Well the percentage always increases as the voltage increases ?... But you are right about the 90% mark, that looks more likely like a charge curve since i have hardly ever seen a discharge chart with comes close to 13.4v at that mark except this one which is 13.3v at 90%, but usually way under.


But I think I get the issue why the charts you find differ so much after reading this

Because the circumstances are different and they matter!

Also I learned a point I underestimated

Means I have to tear my battery pack cover apart again and start monitoring my cells a bit. Can't trust my cheap 2usd bms a millimeter which I also learned. It cuts off only at 14.8v as well can't change that.

Many thanks for your input pointers and good ideas!

 

[Vi s]

I guess there is no way around to invest in bench equipment in order to do proper capacity measurements and to safely top balance the cells.
Switching to lifepo4 turned out to be more of a hassle then it looked on YouTube... ?

 

[Vi s]

Update: I did a few tests in the sunny morning


Good news the mppSET boost charge controller stopped at the target voltage of 13.8v and current went to 0! Very happy about that.

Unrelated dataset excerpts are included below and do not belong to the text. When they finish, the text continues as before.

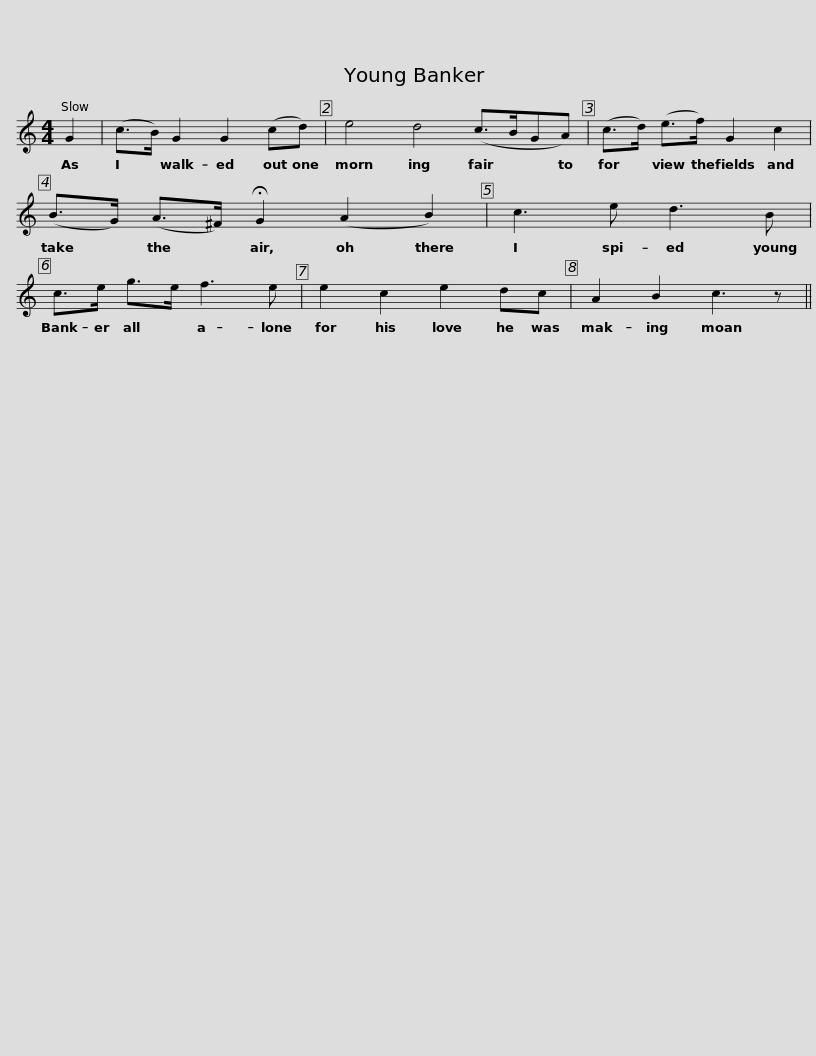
X:1
L:1/8
M:4/4
I:linebreak $
K:C
V:1 treble
V:1
 G2 | (c>B) G2 G2 (cd) | e4 d4 (c>BGA) | (c>d) (e>f) G2 c2 | (B>G) (A>^F) !fermata!G2 (A2 B2) |$ %5
 c3 e d3 B | c>e g>e f3 e | e2 c2 e2 dc | A2 B2 c3 z || %9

Before that at 13.6v I started to notice a small but steady wattage and current decrease (absorbtion stage I guess started, the knee was hit or about to be hit) and when I came back 15min later it had already been switched off since 13.8v had been reached during that time period away.

Day before charging the voltage was
3.342v
3.342v
3.334v
3.308v

I charged with about 0.17c (the maximum of this charge controller = 14.2w output)
After a few minutes of charging I measured again
3.335v
3.343v
3.339v
3.342v

After the charger cut off at 13.8v the voltage was
3.35
3.34
3.35
! 3.59v!! This was the battery on which the negative pole from the bms was attached to.
13.36v the whole pack

After that I discharged it a little and charged up to 14v which happened very quickly.
The out of order cell went up to 3.67v, the difference to the rest of cells was now 0.3v!

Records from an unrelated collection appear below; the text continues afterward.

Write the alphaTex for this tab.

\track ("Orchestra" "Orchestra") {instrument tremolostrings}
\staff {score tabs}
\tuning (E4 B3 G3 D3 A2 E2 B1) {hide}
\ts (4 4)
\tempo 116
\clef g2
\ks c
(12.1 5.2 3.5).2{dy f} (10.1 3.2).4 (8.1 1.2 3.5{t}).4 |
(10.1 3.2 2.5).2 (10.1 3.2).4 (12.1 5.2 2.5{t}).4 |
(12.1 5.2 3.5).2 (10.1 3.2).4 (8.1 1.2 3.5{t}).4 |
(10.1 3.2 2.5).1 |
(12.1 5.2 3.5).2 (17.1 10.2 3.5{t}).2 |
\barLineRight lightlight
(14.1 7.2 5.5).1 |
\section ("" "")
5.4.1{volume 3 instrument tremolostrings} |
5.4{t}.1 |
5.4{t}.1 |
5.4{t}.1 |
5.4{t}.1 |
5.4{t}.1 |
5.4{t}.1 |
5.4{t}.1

After 2hours of resting the battery, I checked again
3.348
3.342
3.345
3.413
13.45v the whole pack.

Result: my cells are heavily out of balance. I heard up to 0.02v is acceptable, mine were 0.3v apart.
Now I have to wait until I get a bench power supply and capacity measurement tool from China to see how much the capacity of the cells match and to attempt to top balance the cells properly.

 

[Vi s]

Strange, after again a few hours the out of balance cell also settled to around 3.34v like the others.

Does your anode connected cell also behave like mine? Is it normal or not?